Робин крутил педали так быстро, как никогда раньше не крутил — крылья гудели, но, все-таки, он не успевал — колонна с каждым мгновеньем становилась все более блеклой; и, наконец, когда он достиг этого места, то ничего от нее уже не осталось. Он огляделся, и тогда горестный стон вырвался из его груди: нигде, нигде не оставалось больше ни единого лучика — но только прежний кровавый свет; и эти безумные толпы, воспрянув, вновь начали движенье, и, даже глядеть на них было не выносимо. А из под купола шел беспрерывный треск; вот вырвалась оттуда несколько глыб — и, наконец, целая скала, метров в сто: этот обломок повалился у подножия трона, и даже с того расстояния, куда успел отлететь Робин, видно было, что, она погребла под собою многих и многих. Между тем, отлетела и еще одна такая же скала, но она рухнула совсем уж далеко, и не разобрать, что там стреслось. Но все царство «огарков» итак тряслось, в толпах началась паника, и они, беспорядочно из стороны в сторону бегая, сталкивались между собою, разбивались — а на них еще сверху падали все новые и новые глыбы.

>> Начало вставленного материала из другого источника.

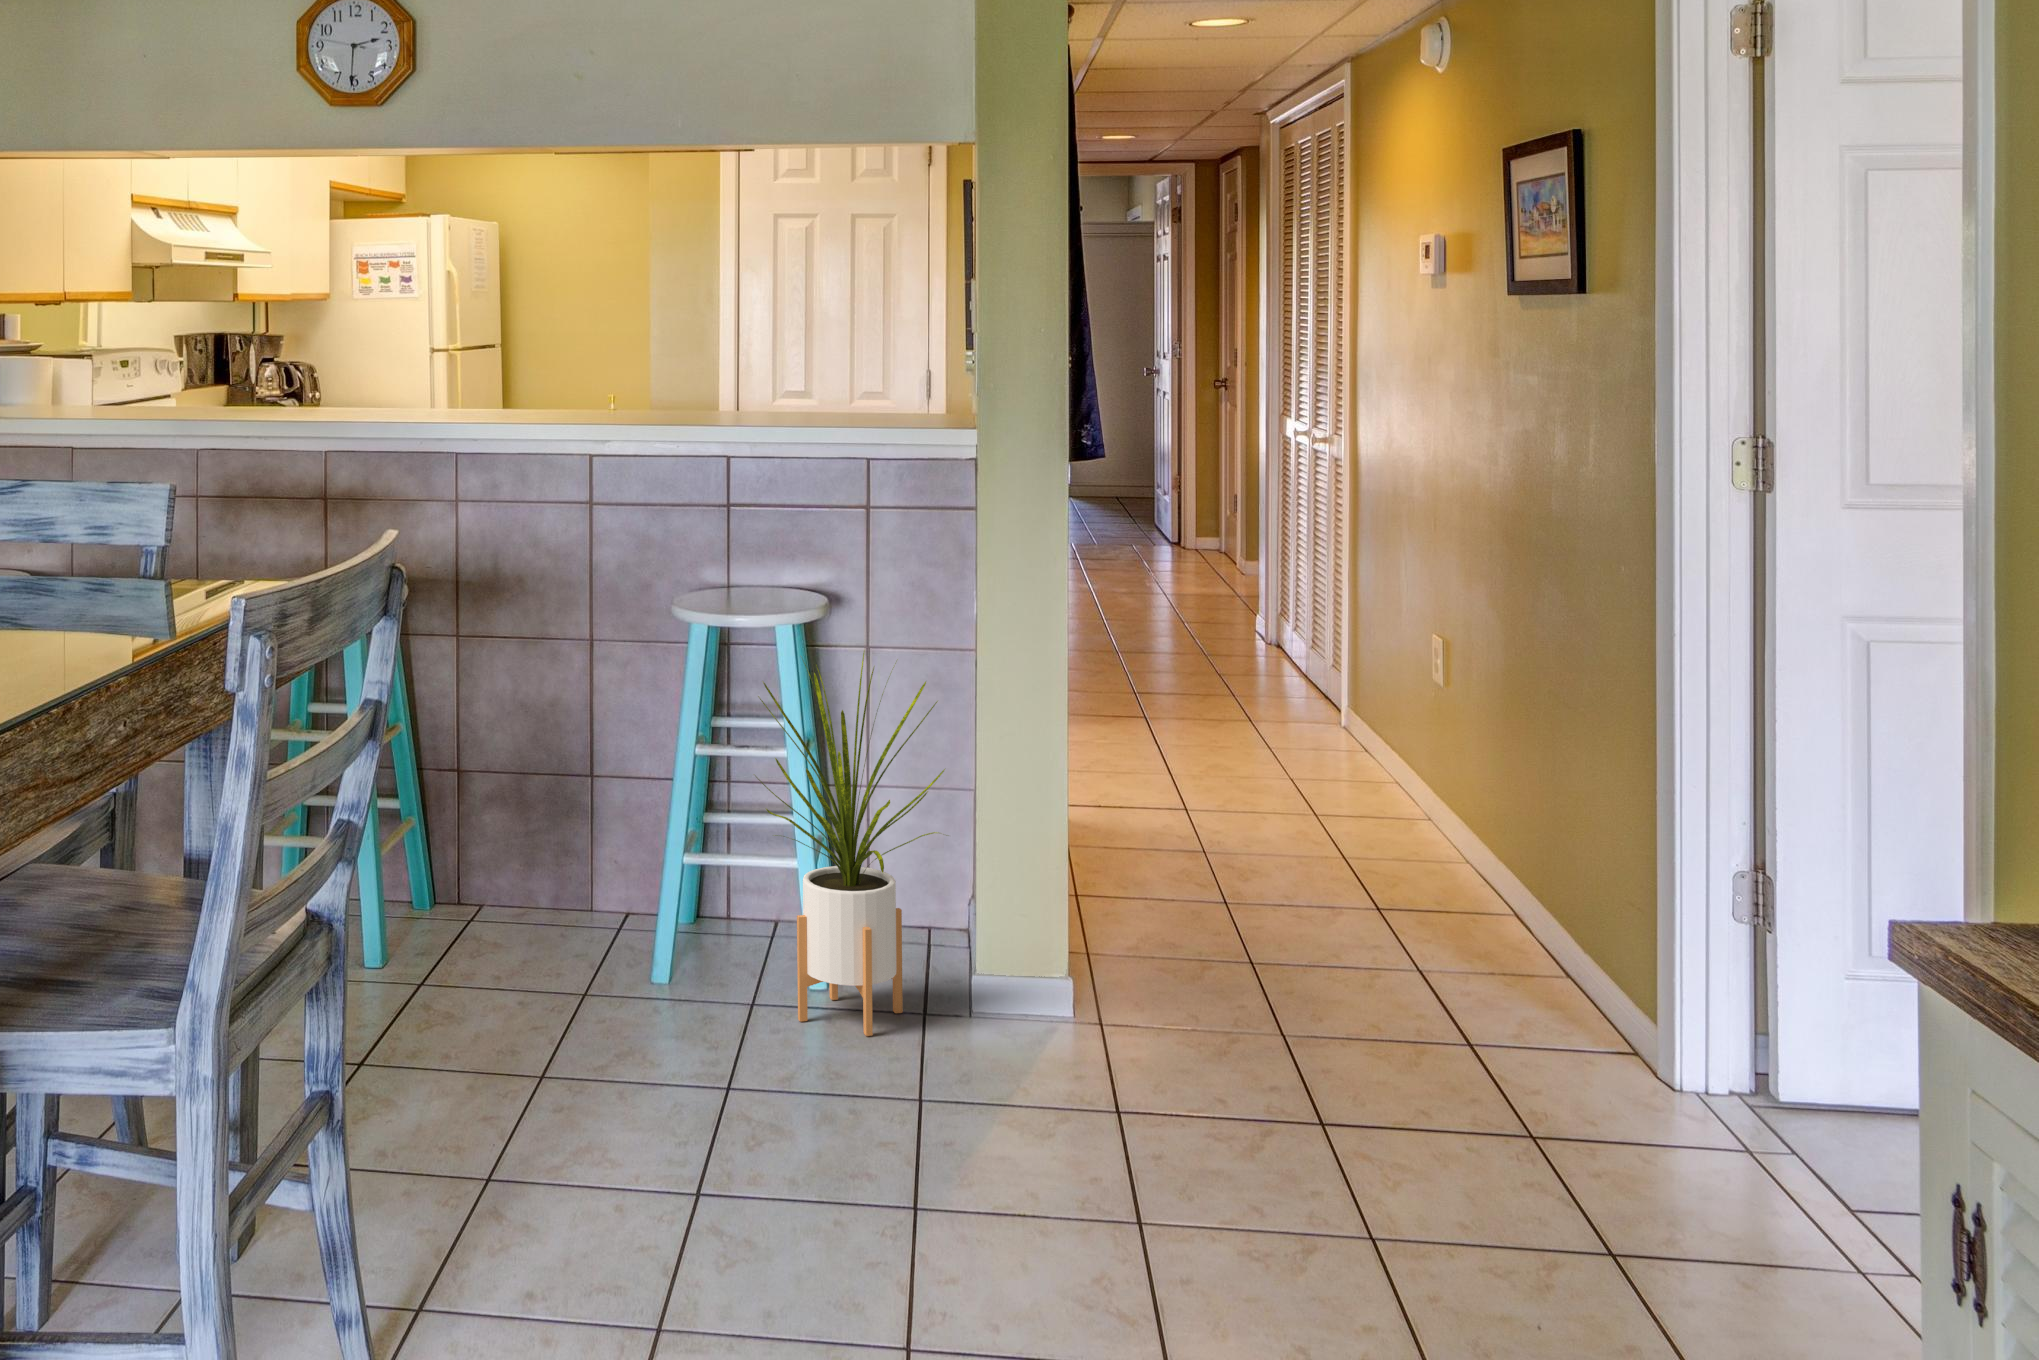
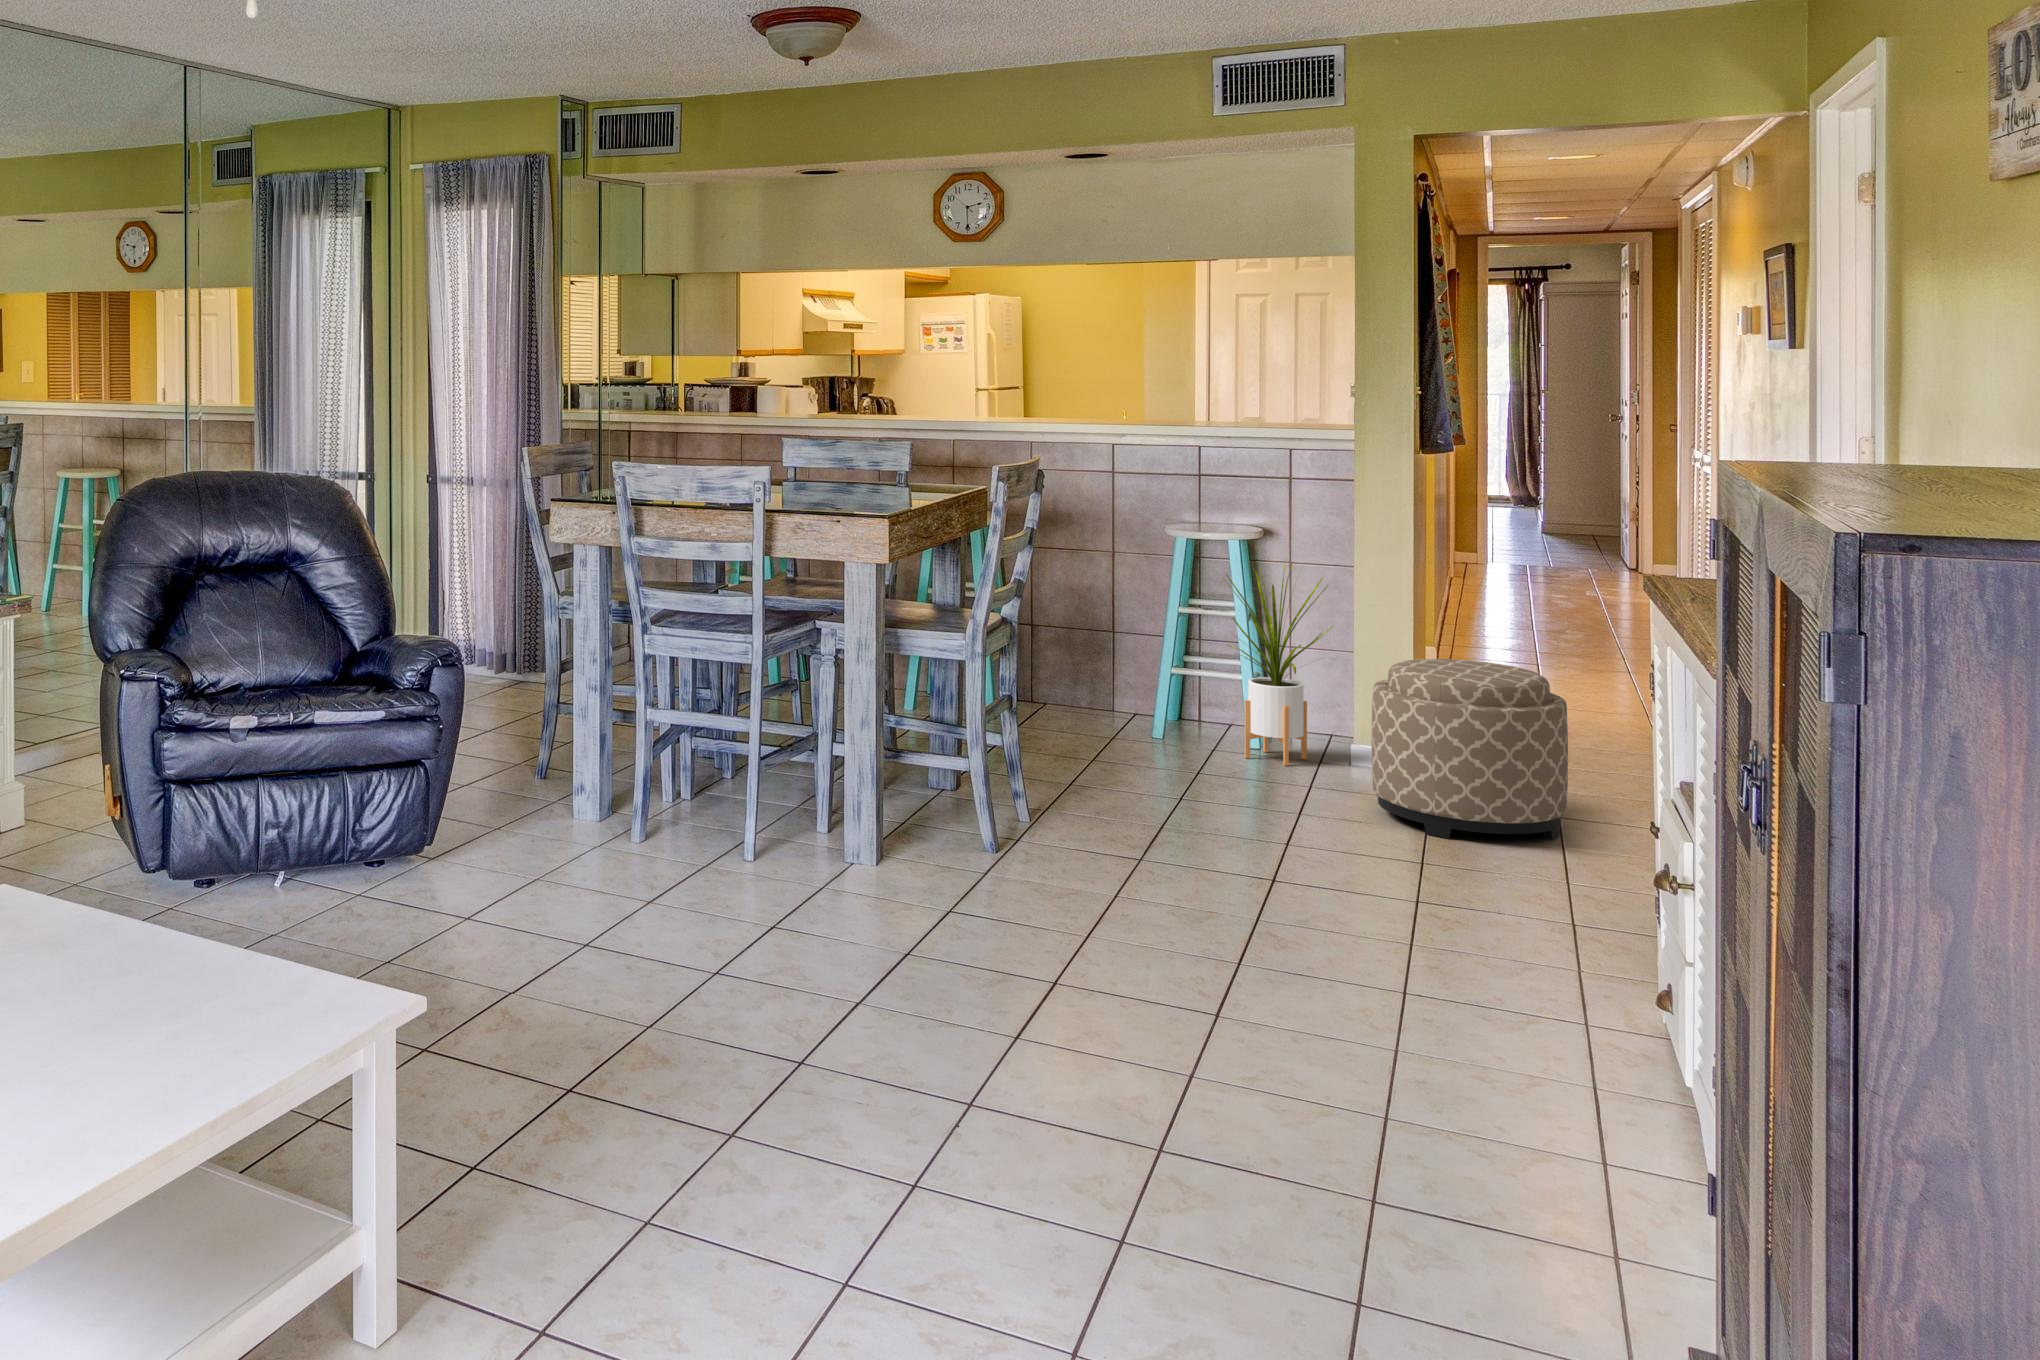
ottoman: none [1022,852,1372,1242] -> present [1372,659,1568,840]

— Страшно, страшно… — шептал Фалко. — Ведь, в каждом из них есть душа. Страшно, лучше не видеть; и не задумываться — а задумаешься — сердце разрывается…
Робин не слышал его — он по прежнему охвачен своим чувствием; слезы застилали его ока, и он едва видел, куда правит стрекозу; восторженный шепот срывался с его губ:
— Какая же красота! Неужто же на том свете все такое прекрасное! Ох, нет — недавно я совсем был неправ! Жизнь то прекрасна! Как же мне хочется увидеть тот свет!.. Но, Вероника! — но тот от сильной, и чистой страсти, его всего согнула, и из носа (не из ноздрей, а из разлома) — кровь хлынула. И он пытался еще что-то выразить словами, да уж не мог.